There’s an odd, throwback quality to his present-day campus-com, where characters don’t use cellphones or Facebook but do wear sweater sets and attend toga parties. But that’s also what gives Damsels its quirky charm.

Choosing to set his belated comeback in an East Coast university that’s only just started accepting female students allows Stillman to offer an eccentric perspective on the modern world.

Stillman’s damsels don’t Tweet but they are twee, not least Violet (Greta Gerwig, superb), the movie’s comically earnest queen bee. Her pretension matched only by her ignorance, Violet’s college mission is to date frat boys beneath her social and intellectual status.

She also likes to help clinically depressed fellow students, via the medium of choreographed dance routines. Like some do-gooder offshoot of Heathers, Gerwig and her colourfully attired posse wrangle innocent transfer student Lily (Crazy Stupid Love’s Analeigh Tipton) into their screwball fold before she has time to protest.

Stillman’s knack for subtle, acerbic humour and characters tarnished by their own flawed idiocy is still intact, even if some of his quirk factor now plays as overly self-conscious (there’s a very weird discussion of anal sex).

And while he’s never been one for iron-clad plotting, Damsels is especially rudderless, punctuated by batty observations and didactic arguments that spin off into tangents that don’t make much sense.

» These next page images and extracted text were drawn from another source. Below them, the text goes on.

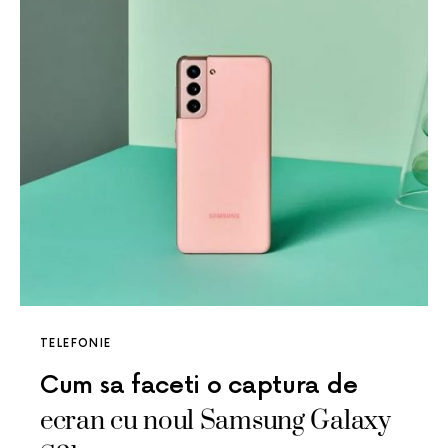
TELEFONIE
Cum sa faceti o captura de
ecran cu noul Samsung Galaxy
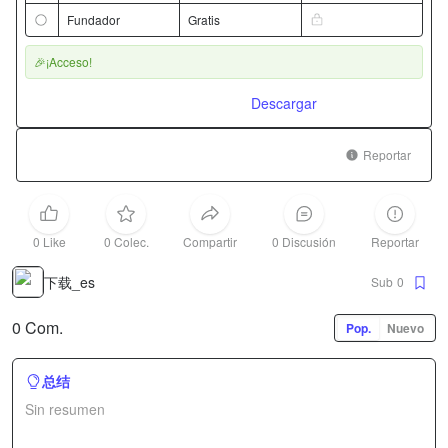
Fundador
Gratis
🎉¡Acceso!
Descargar
Reportar
0 Like
0 Colec.
Compartir
0 Discusión
Reportar
下载_es
Sub
0
0 Com.
Pop.
Nuevo
总结
Sin resumen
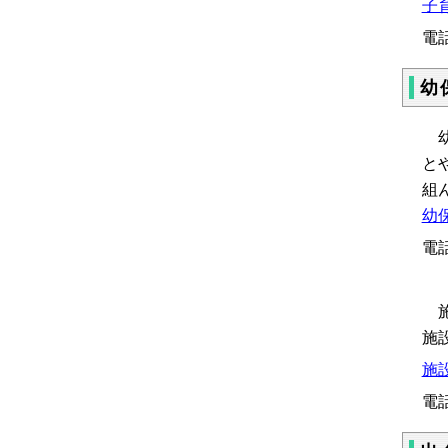
子
電話
幼
幼
と
組
幼
電話
施
施
施
電話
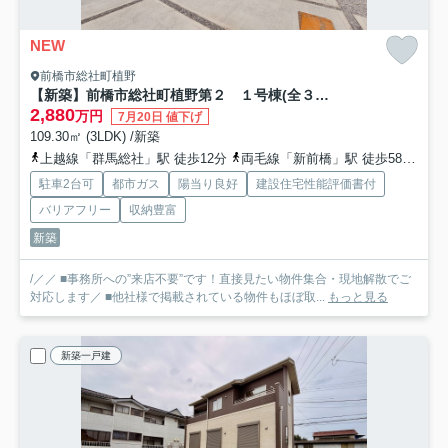
NEW
前橋市総社町植野
【新築】前橋市総社町植野第２ １号棟(全３棟) リーブルガーデン 新築建売分譲
2,880
万円
7月20日 値下げ
109.30㎡ (3LDK) /新築
上越線「群馬総社」駅 徒歩12分
両毛線「新前橋」駅 徒歩58分
上
駐車2台可
都市ガス
陽当り良好
建設住宅性能評価書付
バリアフリー
収納豊富
新築
/／／ ■事務所への”来店不要”です！直接見たい物件集合・現地解散でご
対応します／ ■他社様で掲載されている物件もほぼ取...
もっと見る
新築一戸建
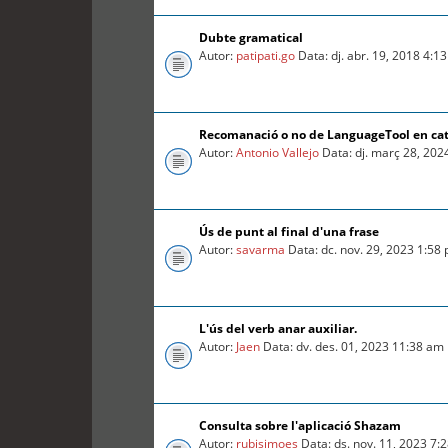
Dubte gramatical
Autor:
patipati.go
Data: dj. abr. 19, 2018 4:1
Recomanació o no de LanguageTool en ca
Autor:
Antonio Vallejo
Data: dj. març 28, 202
Ús de punt al final d'una frase
Autor:
savarma
Data: dc. nov. 29, 2023 1:58
L'ús del verb anar auxiliar.
Autor:
Jaen
Data: dv. des. 01, 2023 11:38 am
Consulta sobre l'aplicació Shazam
Autor:
rubisimoes
Data: ds. nov. 11, 2023 7:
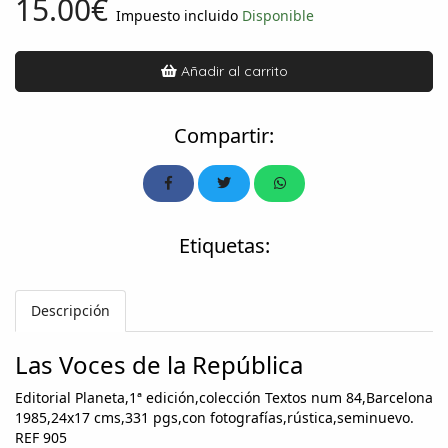
15.00€
Impuesto incluido
Disponible
Añadir al carrito
Compartir:
Etiquetas:
Descripción
Las Voces de la República
Editorial Planeta,1ª edición,colección Textos num 84,Barcelona
1985,24x17 cms,331 pgs,con fotografías,rústica,seminuevo.
REF 905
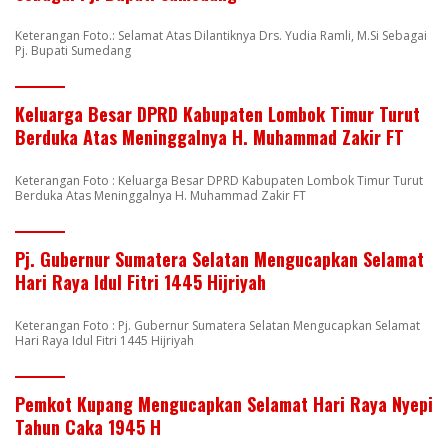
Keterangan Foto.: Selamat Atas Dilantiknya Drs. Yudia Ramli, M.Si Sebagai
Pj. Bupati Sumedang
Keluarga Besar DPRD Kabupaten Lombok Timur Turut
Berduka Atas Meninggalnya H. Muhammad Zakir FT
Keterangan Foto : Keluarga Besar DPRD Kabupaten Lombok Timur Turut
Berduka Atas Meninggalnya H. Muhammad Zakir FT
Pj. Gubernur Sumatera Selatan Mengucapkan Selamat
Hari Raya Idul Fitri 1445 Hijriyah
Keterangan Foto : Pj. Gubernur Sumatera Selatan Mengucapkan Selamat
Hari Raya Idul Fitri 1445 Hijriyah
Pemkot Kupang Mengucapkan Selamat Hari Raya Nyepi
Tahun Caka 1945 H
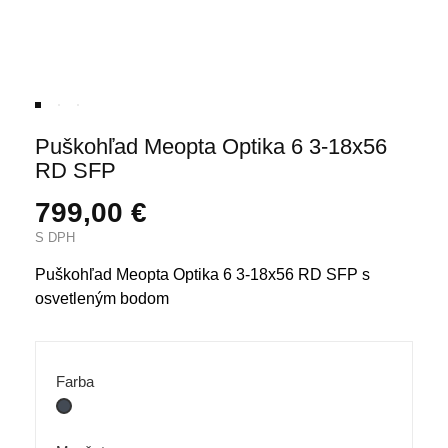
Puškohľad Meopta Optika 6 3-18x56
RD SFP
799,00 €
S DPH
Puškohľad Meopta Optika 6 3-18x56 RD SFP s
osvetleným bodom
Farba
Čierna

Thirteen years is a long time, and Stillman’s rustiness shows. Thankfully, he’s still got a wicked way with words, and Gerwig gives off so much sparkle that we’re prepared to grant Damsels a pass.

VERDICT

A mixed return for Stillman, Damsels is so whimsically out of step it’s like a time-travel comedy without the time travel. Fortunately, Gerwig and some dazzling dialogue save his blushes.